The groundbreaking hire of Wright is monumental because it should facilitate a change in philosophy in what
owners look for in hiring team executives. The Rooney Rule has grown stale, in my opinion, because no team has
hired a minority team president up until this point. In the past three coaching cycles, there have been 20 head
coaching openings. Only three of the coaches hired were minorities when Arizona hired Steve Wilks, the Miami
Dolphins hired Brian Flores, and Washington hired Ron Rivera. Furthermore, one of those coaches, Wilks, got
fired after one season. There are currently only two minority general managers in the league in Miami’s Chris
Grier and the Cleveland Browns’ Andrew Berry.

Wright has the smarts and charisma to help foster change in the league circles to hire minority general
managers, head coaches, and coordinators. Wright may come up with proposals like having minorities coach
college All-Star games or having assistant coaches attend owners’ meetings to get their names and faces out
there to high-ranking league executives. I think the Rooney Rule has grown stale because they like to chase the
new trends around the league, i.e., finding the next Sean McVay (L.A. Rams) or try to copy “The Patriot Way.”
This reasoning explains why a special teams coordinator by the name of Joe Judge, who is White, receives a head
coaching job (N.Y. Giants) before Eric Bieniemy, a former NFL running back who is Black. Bieniemy has helped in
the development of the best quarterback in the NFL today in Patrick Mahomes…but can’t find a head coaching job
in the league.

The Washington Football Team also recently hired Julie Donaldson as their Senior Vice President of Media,
replacing the longtime play-by-play broadcaster Larry Michael. Michael “retired” after a Washington Post report
in July that implicated Michael and other team executives in sexual harassment allegations. The 42-year-old
Donaldson is the first woman in NFL history to hold that position. Donaldson had held many on-air desk
assignments, including three Olympic games and a weekend anchor for NBC Sports.

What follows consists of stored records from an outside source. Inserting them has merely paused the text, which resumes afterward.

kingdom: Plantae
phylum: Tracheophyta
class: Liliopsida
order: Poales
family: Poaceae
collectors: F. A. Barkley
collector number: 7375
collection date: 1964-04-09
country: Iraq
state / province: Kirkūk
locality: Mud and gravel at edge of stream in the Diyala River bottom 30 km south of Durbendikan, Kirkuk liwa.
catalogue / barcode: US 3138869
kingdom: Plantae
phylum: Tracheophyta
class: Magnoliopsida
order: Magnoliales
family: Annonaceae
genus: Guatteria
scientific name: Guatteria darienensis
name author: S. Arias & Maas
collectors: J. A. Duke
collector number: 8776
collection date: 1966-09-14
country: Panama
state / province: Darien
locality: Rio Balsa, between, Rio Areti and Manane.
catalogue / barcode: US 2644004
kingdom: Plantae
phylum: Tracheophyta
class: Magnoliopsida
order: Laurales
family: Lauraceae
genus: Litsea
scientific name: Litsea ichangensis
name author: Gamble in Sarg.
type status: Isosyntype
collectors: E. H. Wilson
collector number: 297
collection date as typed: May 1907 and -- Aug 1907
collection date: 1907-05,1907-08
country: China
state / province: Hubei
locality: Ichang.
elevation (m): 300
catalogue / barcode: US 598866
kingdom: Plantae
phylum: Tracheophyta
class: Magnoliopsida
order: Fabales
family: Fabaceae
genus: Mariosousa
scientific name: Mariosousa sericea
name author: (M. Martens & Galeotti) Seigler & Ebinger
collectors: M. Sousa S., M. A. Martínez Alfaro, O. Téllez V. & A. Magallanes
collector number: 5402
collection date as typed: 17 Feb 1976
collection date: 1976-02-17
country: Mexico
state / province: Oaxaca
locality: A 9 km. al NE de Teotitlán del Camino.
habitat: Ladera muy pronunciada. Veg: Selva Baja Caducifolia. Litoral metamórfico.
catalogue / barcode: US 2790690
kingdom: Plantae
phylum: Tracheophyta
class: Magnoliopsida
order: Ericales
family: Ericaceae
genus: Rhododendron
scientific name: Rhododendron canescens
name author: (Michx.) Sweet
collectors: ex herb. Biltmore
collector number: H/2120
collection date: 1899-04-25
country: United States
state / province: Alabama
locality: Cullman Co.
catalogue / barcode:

Donaldson will be responsible for not only being a voice on Washington’s media airwaves, and in their front
office, she will prove that women can be successful in running a sports media operation. It will demonstrate
that women are more than just “eye candy” in the sports world, and that they know the game and can produce
great content.

With two new faces in one organization, the sports world has changed for the better, and their influence on
sports and our society will be affected for years to come.